Karl die Krabbe
Krabbe Karl stolzierte auf seinen acht Beinen gemächlich über den Meeresgrund, der wenige Meter unter Wasser in der nähe des Strandes befand. Alle paar Schritte blieb er stehen und besah sich den Sand. Hatte sich nicht irgendwo eine schmackhafte Muschel versteckt, die sich als Abendessen anbieten könnte?
Er stach kurz mit einem Bein in die Tiefe. Nein. Wieder nichts. Also weiter. Ab zur nächsten Stelle. Dabei warf Karl immer wieder einen Blick über seine Schulter.
»Obacht!«, rief er sich selbst zu. »Ist gleich wieder so weit.« Er ließ sich nieder und verankerte sich mit den acht Beinen im Boden. Nur einen Lidschlag später rollte die nächste Welle heran und versuchte vergeblich, das kleine Tier mit sich zu reißen und aufs Trockene zu spülen. Dann wurde es wieder ruhig.
Karl befreite sich und begab sich erneut auf Nahrungssuche. Meter für Meter lief er vor Ufer entlang, Futter fand er allerdings keines. Jede Muschelschale, die er entdeckte, war bereits geplündert und leer.
Die nächste Welle rollte an. Die Krabbe machte sich wieder bereit. Sie wurde umspült, es wurde kräftig an ihr gezogen und gerissen. Bruchstücke von Muschelschalen kollidierten mit ihr. Alles wie immer. Und doch war da etwas anders.
Zwei riesig dunkle Schatten näherten sich aus den Tiefen des Meeres. Zwei Robben hatten die Ufernähe aufgesucht. Sie waren auf Beutejagd.
»Mensch, Roland, schau doch mal. Da liegt unsere Vorspeise.« Roland sah auf Karl hinab, der seinen Blick erwiderte.
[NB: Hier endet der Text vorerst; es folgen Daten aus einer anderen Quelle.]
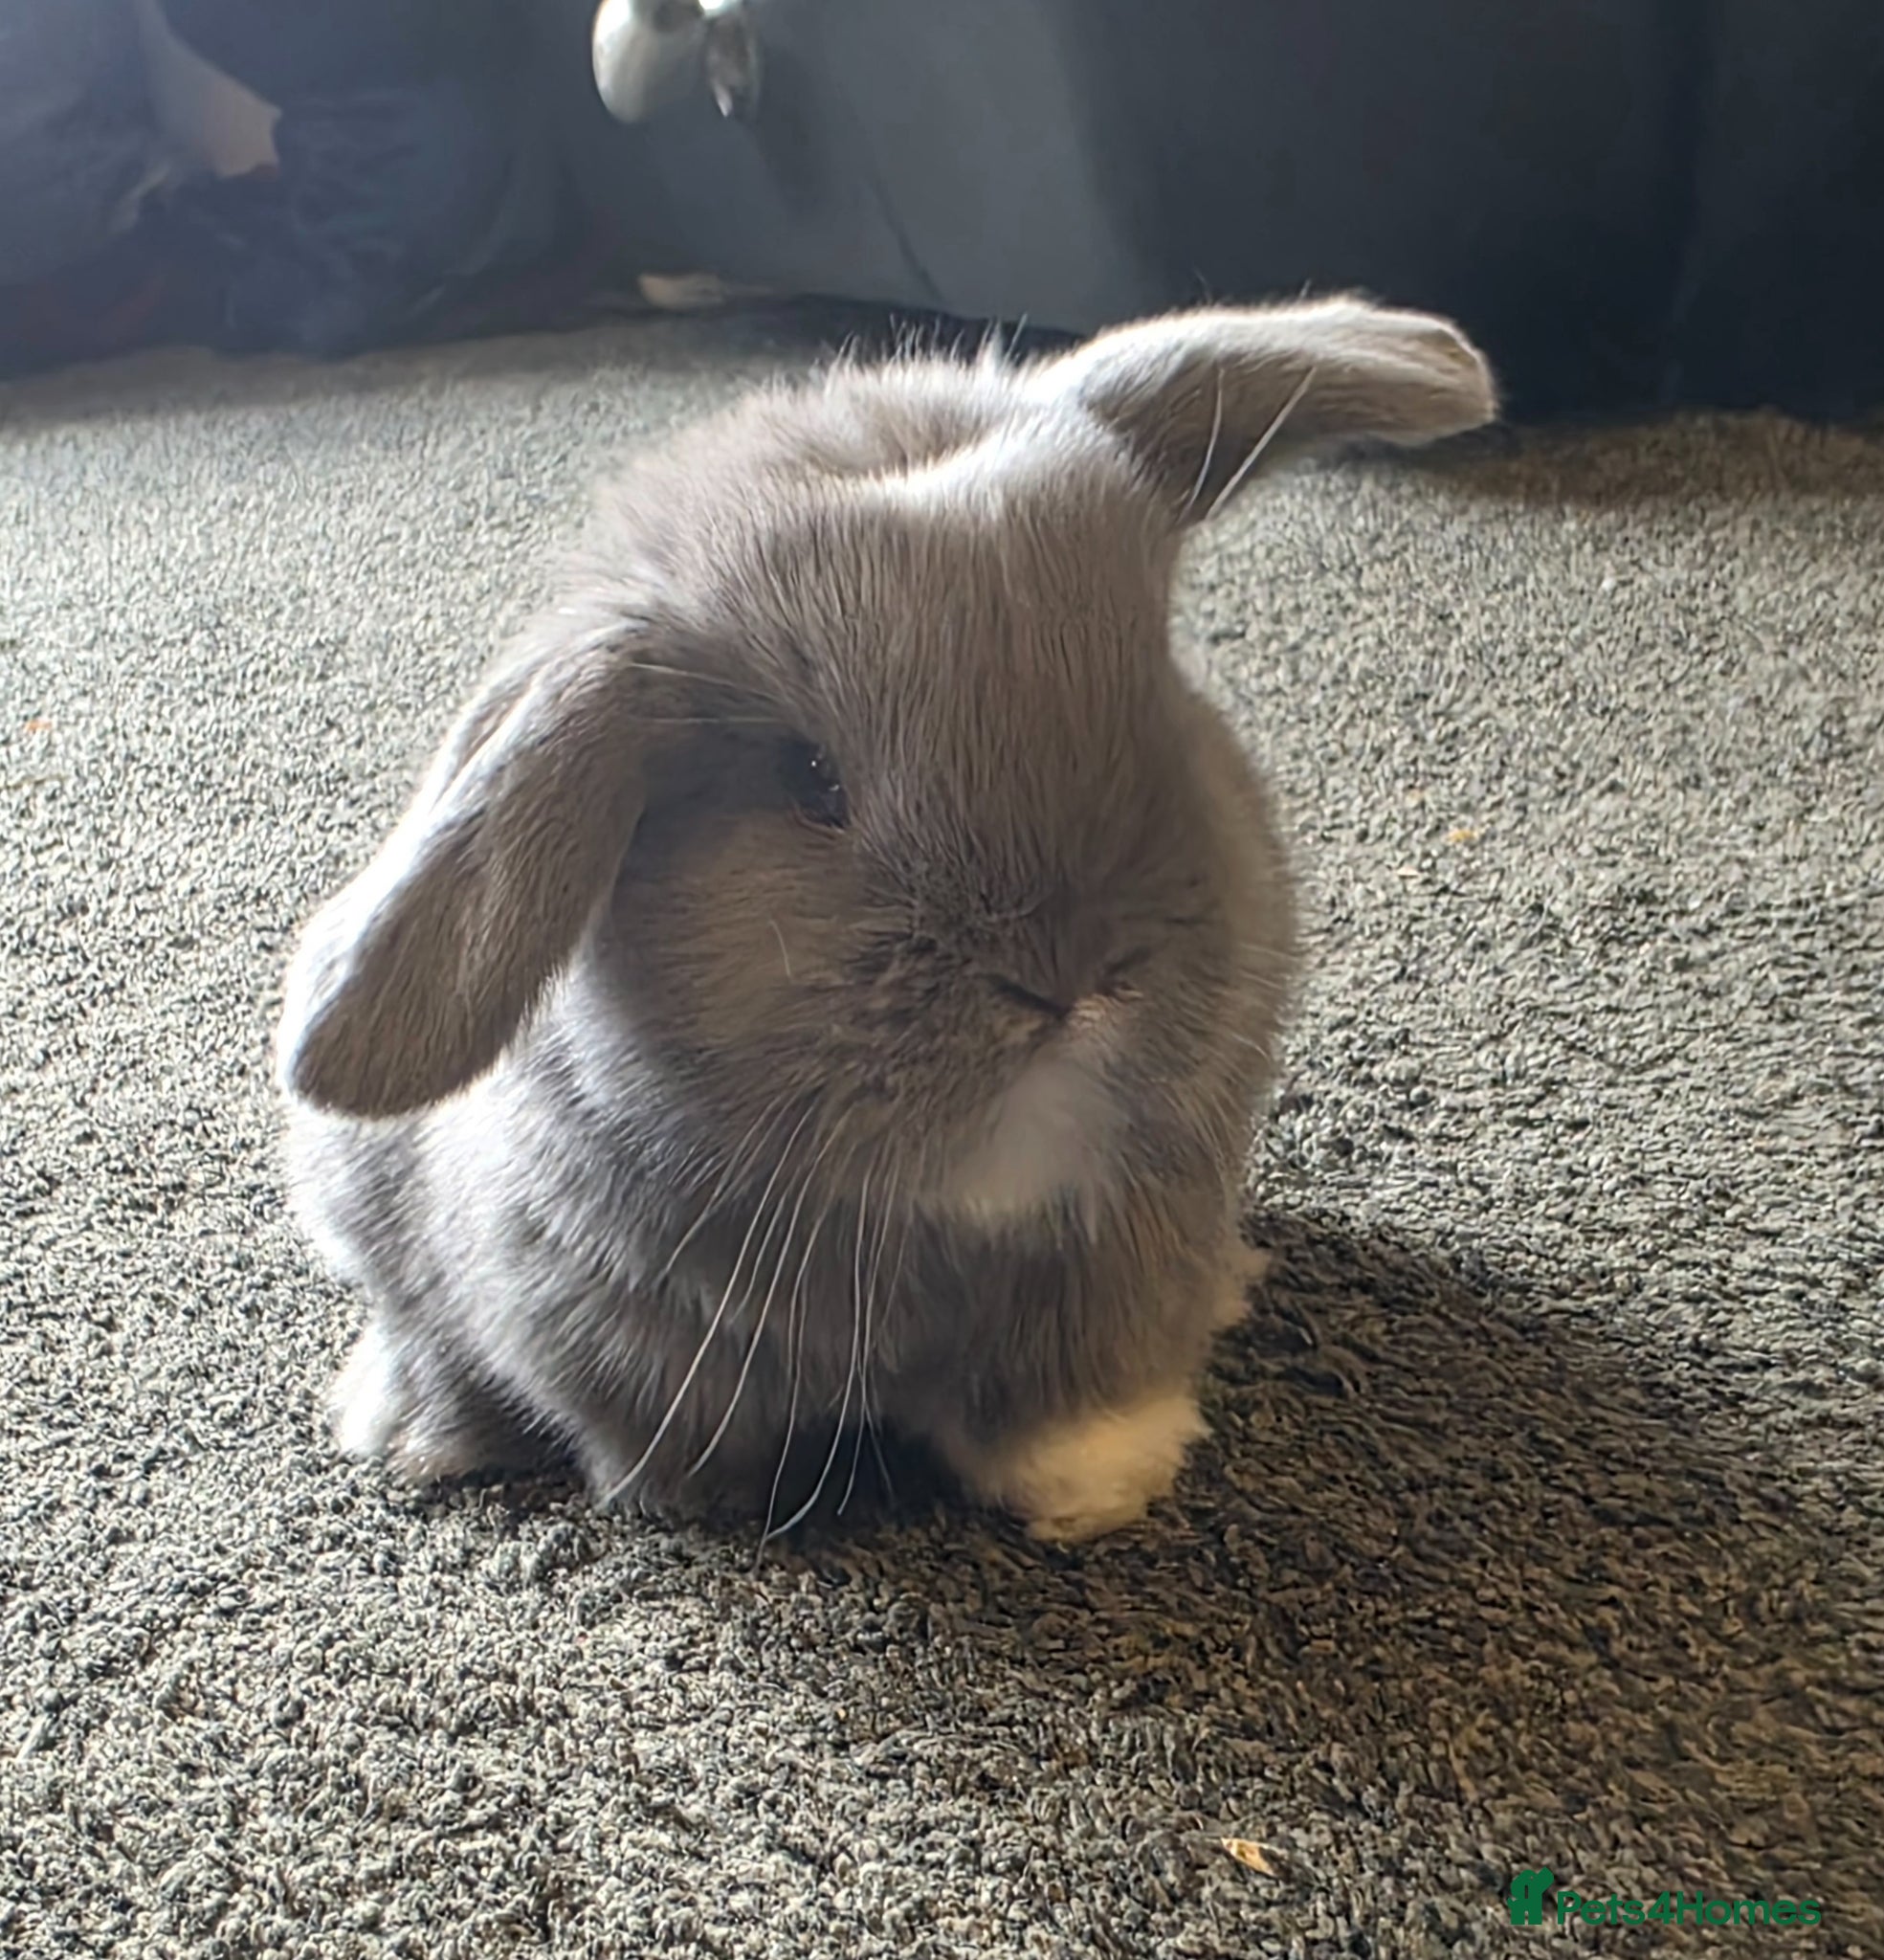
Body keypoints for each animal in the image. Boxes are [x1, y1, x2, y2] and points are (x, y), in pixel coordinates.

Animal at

»Mist!«, kam als leises Flüstern über die Lippen der Krabbe. »Wenn jetzt kein Wunder geschieht, ende ich auf der Speisekarte.«
Doch Roland tat nichts. Er lag wie erstarrt auf dem Sand. »Nee, Richard. Lass mal. Du kannst dir das Vieh selber schmecken lassen.« Er zeigte auf Karl und begann zu zittern. »Schau genau hin. Das ist Käpt’n Augenklappe, der gefürchtetste Pirat an den Küsten der sieben Weltmeere. Er kneift dir mit seinen Scheren die Nasenspitze ab, bevor du auch nur zucken kannst.«
Die Robben bekamen es mit der Angst zu tun, ergriffen die Flucht und verschwanden wieder im Meer, als wären sie nie hier gewesen.
»Diese Feiglinge!«, rief ihnen Karl hinterher. »Haben glatt Angst vor einer kleinen Krabbe. Was die aber mit diese Augenklappe gemeint haben, hab ich nicht verstanden.«
Während er sich wieder der Futtersuche zuwandt, strich er die Muschelscherbe aus dem Gesicht, die ihm seit der letzten Welle vor dem Auge hing.